Infrastructure as Code was only recently introduced, and LINE has resources that have been manually created for as long as it has been in existence. In order to smoothly introduce such a new concept and toolings for LINE, we are planning to take the following actions.

Cultivate the culture of Infrastructure as Code

To make Infrastructure as Code more valuable, it needs to take root as a culture. Terraform has many use cases because it can be easily extended through the plugin mechanism and can be used for a variety of resources. In addition, there are already over 1,600 public providers on Hashicorp's Terraform registry.

Looking at the current state of other public clouds, I feel that many organizations are following the Infrastructure as Code principle even if they have a web console, and I think it's definitely useful and has a certain amount of strong support. I think the value is there, so how we can make it permeate the organization depends on our ability to communicate the value of people as a culture.

We will actively take measures to support all types of onboarding, such as continuous improvement through feedback from pilot teams and other early adopters, improvement of the quality of documentation, and hands-on support.

Support developer migration

As mentioned earlier, LINE has a long history. Even if only new resources are supported by Infrastructure as Code, that is only part of the story, and developers will continue to perform manual operations to update and maintain existing resources. Terraform has import features, but it's challenging to perform migration when vast resources already exist and the value of Infrastructure as Code has not been widely adopted by the organization.

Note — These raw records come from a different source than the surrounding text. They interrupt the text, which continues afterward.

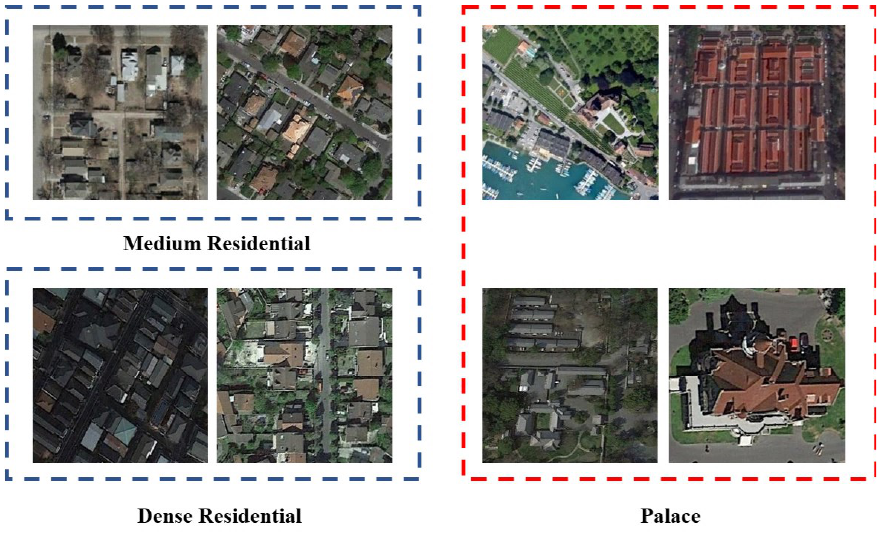
Figure 1. Images from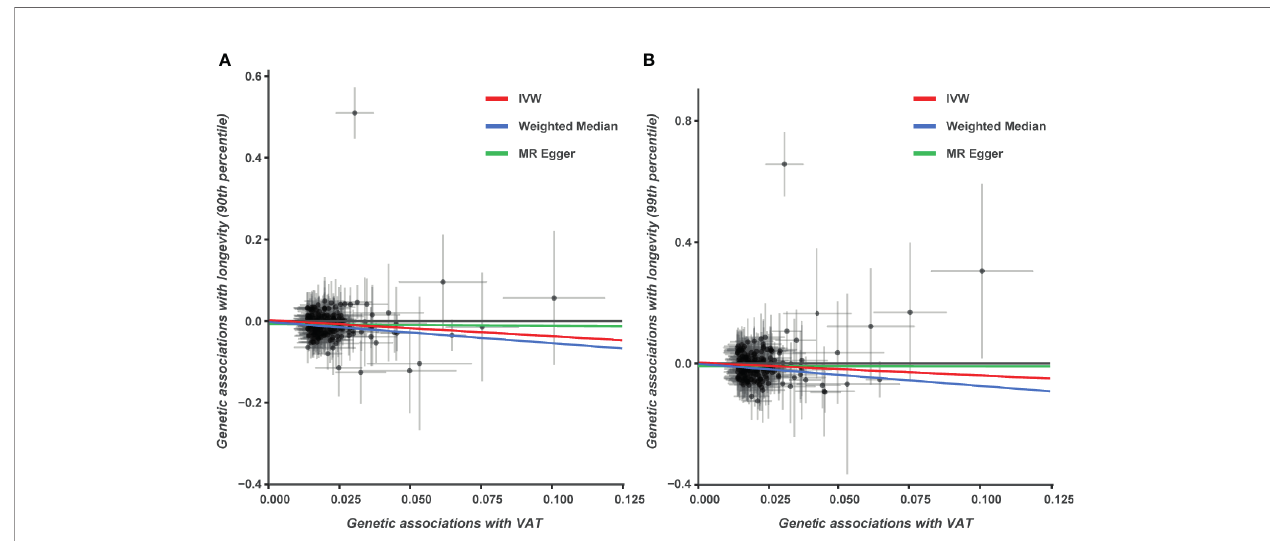
FIGURE 2 | Genetic associations between visceral adipose tissue (VAT) accumulation and longevity. (A) Genetic effect of VAT accumulation on survival to the 90th percentile age. (B) Genetic effect of VAT accumulation on survival to the 99th percentile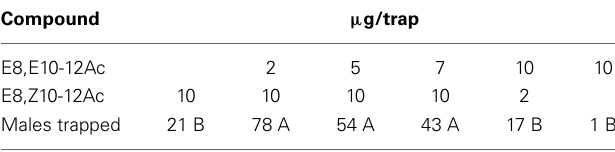
Table 3 | Field attraction of C. splendana males to synthetic pheromone blends in an oak forest (Scania; N = 10).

We would like to work on this because we believe it's essential to provide developers with tools like dtan4/terraforming and GoogleCloudPlatform/terraformer that can perform migration in a single step.

I think we can only start working on Infrastructure as Code in a company-wide scope when we can migrate existing resources into Terraform.

Zero Touch Prod

Zero Touch Prod is one of the principle of least privilege goals to be reached, as advocated by Google's SRE and security teams. The permanent or temporary permissions of all humans (including the SREs) are stripped away, with the aim of avoiding risk by changing resources only by indirect means through automation and tools. Infrastructure as Code manages resources by source code, so CI can be used to manipulate resources in the same way as application code.

We believe that we can aim for a more secure and reliable platform because developers do not need direct access to the resources and can make changes through GitHub. This is because Terraform can safely perform operations on behalf of humans.